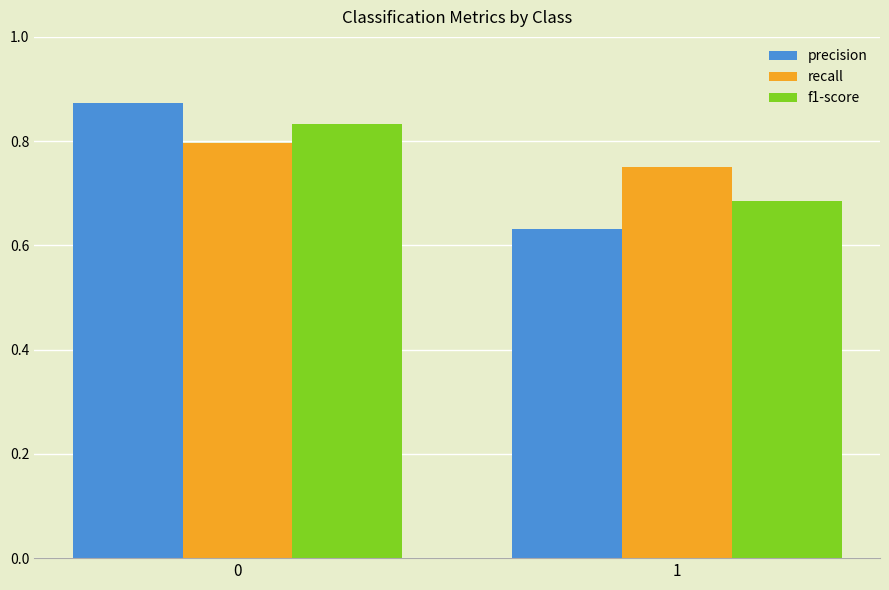

Between 0 and 1, which series saw the biggest shift?

precision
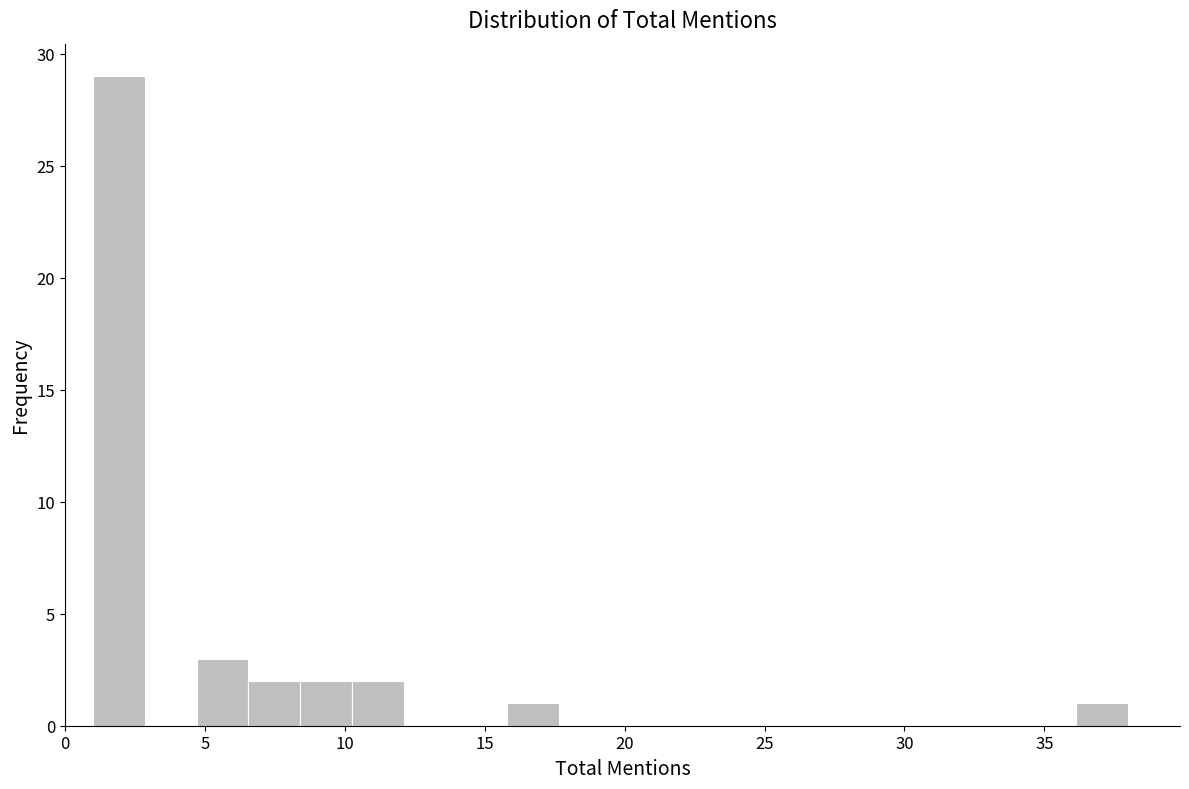

Around what value on the x-axis is the tallest bar? Give the approximate position of its centre, as read against the axis.

2.0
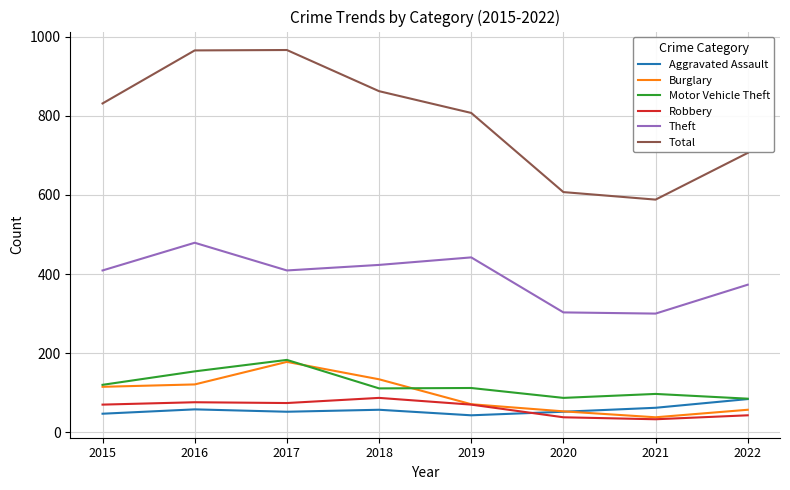

How many lines are shown in the chart?

6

| Task item |
Can you copy out all the lines above word for word, leaving out the pictures?

| Answer box |
Between 0 and 1, which series saw the biggest shift?

precision

Around what value on the x-axis is the tallest bar? Give the approximate position of its centre, as read against the axis.

2.0

How many lines are shown in the chart?

6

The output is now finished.